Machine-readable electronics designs

== Segment start ==

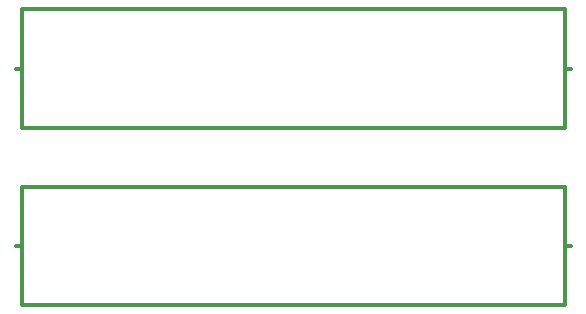
<source format=gbr>
G04 #@! TF.GenerationSoftware,KiCad,Pcbnew,5.0.2-bee76a0~70~ubuntu18.04.1*
G04 #@! TF.CreationDate,2019-01-25T00:46:31-08:00*
G04 #@! TF.ProjectId,power,706f7765-722e-46b6-9963-61645f706362,rev?*
G04 #@! TF.SameCoordinates,Original*
G04 #@! TF.FileFunction,Legend,Bot*
G04 #@! TF.FilePolarity,Positive*
%FSLAX46Y46*%
G04 Gerber Fmt 4.6, Leading zero omitted, Abs format (unit mm)*
G04 Created by KiCad (PCBNEW 5.0.2-bee76a0~70~ubuntu18.04.1) date Fri 25 Jan 2019 12:46:31 AM PST*
%MOMM*%
%LPD*%
G01*
G04 APERTURE LIST*
%ADD10C,0.300000*%
G04 APERTURE END LIST*
D10*
G04 #@! TO.C,R1001*
X172500000Y-74000000D02*
X126500000Y-74000000D01*
X126500000Y-74000000D02*
X126500000Y-84000000D01*
X126500000Y-84000000D02*
X172500000Y-84000000D01*
X172500000Y-84000000D02*
X172500000Y-74000000D01*
X173000000Y-79000000D02*
X172500000Y-79000000D01*
X126500000Y-79000000D02*
X126000000Y-79000000D01*
G04 #@! TO.C,R1002*
X126500000Y-94000000D02*
X126000000Y-94000000D01*
X173000000Y-94000000D02*
X172500000Y-94000000D01*
X172500000Y-99000000D02*
X172500000Y-89000000D01*
X126500000Y-99000000D02*
X172500000Y-99000000D01*
X126500000Y-89000000D02*
X126500000Y-99000000D01*
X172500000Y-89000000D02*
X126500000Y-89000000D01*
G04 #@! TD*
M02*

</source>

== Segment end ==

* **Try it**:
Above are the records; repeat them exactly, omitting every picture.

* **Reply to the task**:
<source format=gbr>
G04 #@! TF.GenerationSoftware,KiCad,Pcbnew,5.0.2-bee76a0~70~ubuntu18.04.1*
G04 #@! TF.CreationDate,2019-01-25T00:46:31-08:00*
G04 #@! TF.ProjectId,power,706f7765-722e-46b6-9963-61645f706362,rev?*
G04 #@! TF.SameCoordinates,Original*
G04 #@! TF.FileFunction,Legend,Bot*
G04 #@! TF.FilePolarity,Positive*
%FSLAX46Y46*%
G04 Gerber Fmt 4.6, Leading zero omitted, Abs format (unit mm)*
G04 Created by KiCad (PCBNEW 5.0.2-bee76a0~70~ubuntu18.04.1) date Fri 25 Jan 2019 12:46:31 AM PST*
%MOMM*%
%LPD*%
G01*
G04 APERTURE LIST*
%ADD10C,0.300000*%
G04 APERTURE END LIST*
D10*
G04 #@! TO.C,R1001*
X172500000Y-74000000D02*
X126500000Y-74000000D01*
X126500000Y-74000000D02*
X126500000Y-84000000D01*
X126500000Y-84000000D02*
X172500000Y-84000000D01*
X172500000Y-84000000D02*
X172500000Y-74000000D01*
X173000000Y-79000000D02*
X172500000Y-79000000D01*
X126500000Y-79000000D02*
X126000000Y-79000000D01*
G04 #@! TO.C,R1002*
X126500000Y-94000000D02*
X126000000Y-94000000D01*
X173000000Y-94000000D02*
X172500000Y-94000000D01*
X172500000Y-99000000D02*
X172500000Y-89000000D01*
X126500000Y-99000000D02*
X172500000Y-99000000D01*
X126500000Y-89000000D02*
X126500000Y-99000000D01*
X172500000Y-89000000D02*
X126500000Y-89000000D01*
G04 #@! TD*
M02*

</source>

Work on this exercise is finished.